> **Data to use**
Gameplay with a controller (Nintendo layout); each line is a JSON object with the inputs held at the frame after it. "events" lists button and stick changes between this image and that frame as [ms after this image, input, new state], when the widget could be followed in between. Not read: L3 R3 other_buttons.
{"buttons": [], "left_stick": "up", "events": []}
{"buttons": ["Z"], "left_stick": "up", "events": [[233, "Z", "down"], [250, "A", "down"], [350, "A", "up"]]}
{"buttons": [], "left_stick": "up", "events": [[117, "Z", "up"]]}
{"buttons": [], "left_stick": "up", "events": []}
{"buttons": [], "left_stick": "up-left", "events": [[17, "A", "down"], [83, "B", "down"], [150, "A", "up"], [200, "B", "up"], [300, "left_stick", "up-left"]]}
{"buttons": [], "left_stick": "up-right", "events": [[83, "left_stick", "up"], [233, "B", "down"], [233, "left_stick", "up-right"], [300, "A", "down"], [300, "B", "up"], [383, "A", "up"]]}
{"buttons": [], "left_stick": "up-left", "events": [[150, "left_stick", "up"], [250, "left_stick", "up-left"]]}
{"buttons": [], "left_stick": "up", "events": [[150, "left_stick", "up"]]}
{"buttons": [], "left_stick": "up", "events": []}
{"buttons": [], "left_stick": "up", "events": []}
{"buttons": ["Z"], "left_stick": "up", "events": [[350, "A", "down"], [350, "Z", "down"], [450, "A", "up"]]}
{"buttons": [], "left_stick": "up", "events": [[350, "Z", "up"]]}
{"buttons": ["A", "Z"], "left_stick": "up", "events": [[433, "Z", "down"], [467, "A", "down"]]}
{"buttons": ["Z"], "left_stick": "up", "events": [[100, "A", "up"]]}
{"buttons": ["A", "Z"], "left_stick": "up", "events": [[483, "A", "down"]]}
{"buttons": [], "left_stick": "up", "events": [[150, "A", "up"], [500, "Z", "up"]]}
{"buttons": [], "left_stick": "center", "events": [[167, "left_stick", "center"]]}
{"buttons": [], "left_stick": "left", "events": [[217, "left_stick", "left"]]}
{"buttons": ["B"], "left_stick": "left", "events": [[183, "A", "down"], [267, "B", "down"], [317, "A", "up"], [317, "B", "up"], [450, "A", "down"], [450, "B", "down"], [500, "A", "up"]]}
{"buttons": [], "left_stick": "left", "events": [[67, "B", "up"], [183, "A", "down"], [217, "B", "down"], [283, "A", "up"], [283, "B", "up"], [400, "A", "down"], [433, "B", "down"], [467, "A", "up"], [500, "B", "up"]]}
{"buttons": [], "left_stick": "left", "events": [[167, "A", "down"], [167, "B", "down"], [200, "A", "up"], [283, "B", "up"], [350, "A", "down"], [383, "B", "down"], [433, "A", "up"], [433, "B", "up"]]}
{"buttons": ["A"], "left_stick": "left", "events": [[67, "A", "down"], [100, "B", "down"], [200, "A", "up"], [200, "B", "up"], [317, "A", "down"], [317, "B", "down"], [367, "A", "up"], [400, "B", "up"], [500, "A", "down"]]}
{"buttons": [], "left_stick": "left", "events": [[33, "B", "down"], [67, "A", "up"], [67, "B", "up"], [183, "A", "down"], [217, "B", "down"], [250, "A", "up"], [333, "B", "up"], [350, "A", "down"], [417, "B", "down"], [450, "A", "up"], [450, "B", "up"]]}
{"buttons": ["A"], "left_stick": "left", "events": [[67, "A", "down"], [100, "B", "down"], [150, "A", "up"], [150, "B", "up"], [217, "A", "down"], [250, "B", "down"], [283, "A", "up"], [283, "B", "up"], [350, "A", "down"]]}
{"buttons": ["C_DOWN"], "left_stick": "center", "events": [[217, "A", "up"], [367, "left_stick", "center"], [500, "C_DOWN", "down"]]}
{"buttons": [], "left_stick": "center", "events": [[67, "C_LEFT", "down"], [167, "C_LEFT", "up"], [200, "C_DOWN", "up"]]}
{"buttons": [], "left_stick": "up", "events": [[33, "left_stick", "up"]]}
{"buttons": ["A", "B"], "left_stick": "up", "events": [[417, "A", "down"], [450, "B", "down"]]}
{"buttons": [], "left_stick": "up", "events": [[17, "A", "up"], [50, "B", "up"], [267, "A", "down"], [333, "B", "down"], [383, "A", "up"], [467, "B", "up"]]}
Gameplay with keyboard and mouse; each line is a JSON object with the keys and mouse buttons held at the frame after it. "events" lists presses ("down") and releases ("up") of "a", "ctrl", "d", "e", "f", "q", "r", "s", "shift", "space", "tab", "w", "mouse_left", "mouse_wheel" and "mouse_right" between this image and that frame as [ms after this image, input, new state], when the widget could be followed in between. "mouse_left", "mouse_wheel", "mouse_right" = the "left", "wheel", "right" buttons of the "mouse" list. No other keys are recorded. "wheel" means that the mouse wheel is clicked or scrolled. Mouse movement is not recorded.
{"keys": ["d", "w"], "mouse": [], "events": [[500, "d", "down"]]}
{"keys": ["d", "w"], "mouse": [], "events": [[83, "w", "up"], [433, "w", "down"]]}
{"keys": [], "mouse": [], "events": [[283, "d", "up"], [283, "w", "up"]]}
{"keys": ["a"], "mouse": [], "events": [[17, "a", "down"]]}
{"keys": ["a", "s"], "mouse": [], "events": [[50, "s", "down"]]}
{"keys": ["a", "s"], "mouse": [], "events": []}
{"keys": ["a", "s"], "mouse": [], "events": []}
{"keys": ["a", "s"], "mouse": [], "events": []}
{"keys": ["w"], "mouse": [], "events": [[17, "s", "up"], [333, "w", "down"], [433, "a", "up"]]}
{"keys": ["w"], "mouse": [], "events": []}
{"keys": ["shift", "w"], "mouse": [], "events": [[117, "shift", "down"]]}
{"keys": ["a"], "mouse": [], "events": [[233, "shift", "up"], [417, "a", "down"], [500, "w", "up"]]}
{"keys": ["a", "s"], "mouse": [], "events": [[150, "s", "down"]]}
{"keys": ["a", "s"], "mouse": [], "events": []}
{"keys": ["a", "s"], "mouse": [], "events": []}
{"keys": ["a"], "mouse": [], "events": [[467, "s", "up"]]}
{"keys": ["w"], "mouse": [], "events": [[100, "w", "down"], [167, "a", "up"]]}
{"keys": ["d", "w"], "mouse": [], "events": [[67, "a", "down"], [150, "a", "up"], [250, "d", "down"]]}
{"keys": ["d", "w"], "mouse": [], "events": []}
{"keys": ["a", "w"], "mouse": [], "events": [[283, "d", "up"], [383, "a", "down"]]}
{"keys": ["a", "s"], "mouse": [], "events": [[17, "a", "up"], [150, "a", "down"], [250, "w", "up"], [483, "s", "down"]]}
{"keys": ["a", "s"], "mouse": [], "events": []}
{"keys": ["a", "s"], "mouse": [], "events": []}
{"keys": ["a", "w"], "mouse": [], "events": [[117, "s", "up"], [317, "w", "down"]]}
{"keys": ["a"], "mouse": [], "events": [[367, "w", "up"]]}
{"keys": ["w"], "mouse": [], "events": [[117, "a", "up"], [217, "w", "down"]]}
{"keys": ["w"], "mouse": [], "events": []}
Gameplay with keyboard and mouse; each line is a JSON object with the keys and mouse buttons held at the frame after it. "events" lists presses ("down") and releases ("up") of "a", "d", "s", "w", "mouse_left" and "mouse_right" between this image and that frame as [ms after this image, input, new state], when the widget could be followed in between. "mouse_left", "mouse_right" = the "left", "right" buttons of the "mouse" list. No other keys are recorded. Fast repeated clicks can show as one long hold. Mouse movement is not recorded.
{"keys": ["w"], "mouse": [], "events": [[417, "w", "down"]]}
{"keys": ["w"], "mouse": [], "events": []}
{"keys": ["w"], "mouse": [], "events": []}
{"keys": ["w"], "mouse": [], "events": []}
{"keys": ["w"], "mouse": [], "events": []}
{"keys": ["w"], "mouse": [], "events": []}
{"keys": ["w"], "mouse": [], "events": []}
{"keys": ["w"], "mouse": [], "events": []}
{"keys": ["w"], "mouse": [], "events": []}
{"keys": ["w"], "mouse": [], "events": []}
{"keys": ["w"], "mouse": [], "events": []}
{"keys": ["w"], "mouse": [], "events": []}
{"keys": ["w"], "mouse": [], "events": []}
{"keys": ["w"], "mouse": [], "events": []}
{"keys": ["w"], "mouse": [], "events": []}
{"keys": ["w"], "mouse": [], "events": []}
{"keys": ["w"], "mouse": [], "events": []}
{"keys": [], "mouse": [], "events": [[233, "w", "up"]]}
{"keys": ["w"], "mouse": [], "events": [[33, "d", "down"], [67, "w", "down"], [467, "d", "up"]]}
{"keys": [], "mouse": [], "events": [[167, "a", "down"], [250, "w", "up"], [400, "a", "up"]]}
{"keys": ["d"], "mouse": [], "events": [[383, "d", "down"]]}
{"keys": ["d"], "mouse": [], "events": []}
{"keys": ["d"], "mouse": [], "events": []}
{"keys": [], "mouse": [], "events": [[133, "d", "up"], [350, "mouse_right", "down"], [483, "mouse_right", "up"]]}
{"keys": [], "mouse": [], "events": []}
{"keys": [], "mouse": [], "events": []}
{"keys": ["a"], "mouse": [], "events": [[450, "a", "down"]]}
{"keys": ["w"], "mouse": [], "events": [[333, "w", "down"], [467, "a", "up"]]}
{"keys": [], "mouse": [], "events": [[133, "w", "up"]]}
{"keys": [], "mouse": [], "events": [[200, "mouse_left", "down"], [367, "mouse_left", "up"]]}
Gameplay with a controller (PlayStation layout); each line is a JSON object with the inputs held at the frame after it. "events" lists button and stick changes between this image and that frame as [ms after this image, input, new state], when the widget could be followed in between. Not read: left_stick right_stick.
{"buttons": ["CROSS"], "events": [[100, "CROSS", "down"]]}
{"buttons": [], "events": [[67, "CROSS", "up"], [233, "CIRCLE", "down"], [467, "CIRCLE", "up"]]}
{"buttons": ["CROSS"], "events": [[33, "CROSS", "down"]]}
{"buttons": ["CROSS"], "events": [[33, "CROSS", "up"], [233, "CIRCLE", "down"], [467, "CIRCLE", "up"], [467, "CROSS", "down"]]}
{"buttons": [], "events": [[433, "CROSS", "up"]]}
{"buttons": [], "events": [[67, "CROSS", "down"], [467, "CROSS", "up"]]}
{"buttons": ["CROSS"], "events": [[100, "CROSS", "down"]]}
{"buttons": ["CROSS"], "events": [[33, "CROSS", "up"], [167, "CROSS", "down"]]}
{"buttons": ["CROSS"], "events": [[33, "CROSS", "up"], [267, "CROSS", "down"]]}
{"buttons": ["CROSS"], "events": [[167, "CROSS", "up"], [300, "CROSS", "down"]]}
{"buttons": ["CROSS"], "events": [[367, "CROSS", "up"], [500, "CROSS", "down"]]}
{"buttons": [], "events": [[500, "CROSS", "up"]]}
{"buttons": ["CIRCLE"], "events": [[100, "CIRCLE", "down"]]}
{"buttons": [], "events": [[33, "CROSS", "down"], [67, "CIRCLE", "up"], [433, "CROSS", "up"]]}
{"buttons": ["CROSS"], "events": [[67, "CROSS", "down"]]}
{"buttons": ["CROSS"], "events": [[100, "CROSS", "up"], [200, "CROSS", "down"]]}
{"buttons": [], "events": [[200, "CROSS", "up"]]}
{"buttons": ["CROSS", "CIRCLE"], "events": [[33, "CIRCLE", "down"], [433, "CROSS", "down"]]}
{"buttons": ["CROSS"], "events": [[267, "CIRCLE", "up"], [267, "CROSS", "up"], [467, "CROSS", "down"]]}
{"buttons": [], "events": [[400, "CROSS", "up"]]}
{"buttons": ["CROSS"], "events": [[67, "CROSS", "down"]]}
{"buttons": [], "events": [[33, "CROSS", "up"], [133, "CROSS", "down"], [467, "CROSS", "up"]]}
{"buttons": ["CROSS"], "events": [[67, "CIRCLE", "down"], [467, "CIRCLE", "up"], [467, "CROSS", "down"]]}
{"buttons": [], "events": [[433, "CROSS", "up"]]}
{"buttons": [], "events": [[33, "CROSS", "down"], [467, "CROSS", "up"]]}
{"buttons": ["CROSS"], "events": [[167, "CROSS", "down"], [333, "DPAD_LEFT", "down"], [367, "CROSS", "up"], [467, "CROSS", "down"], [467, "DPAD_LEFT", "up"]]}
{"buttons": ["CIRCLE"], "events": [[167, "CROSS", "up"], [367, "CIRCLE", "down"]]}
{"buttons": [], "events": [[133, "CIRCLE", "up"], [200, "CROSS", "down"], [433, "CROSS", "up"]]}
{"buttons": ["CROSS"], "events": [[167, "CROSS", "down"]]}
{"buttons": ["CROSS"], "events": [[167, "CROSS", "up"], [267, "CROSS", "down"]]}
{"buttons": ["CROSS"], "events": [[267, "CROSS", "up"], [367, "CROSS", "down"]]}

> **Directions for this task**
Look over the entries above and count the lines where the word "shift" appears, then report only that count.

> **Output of the exercise**
3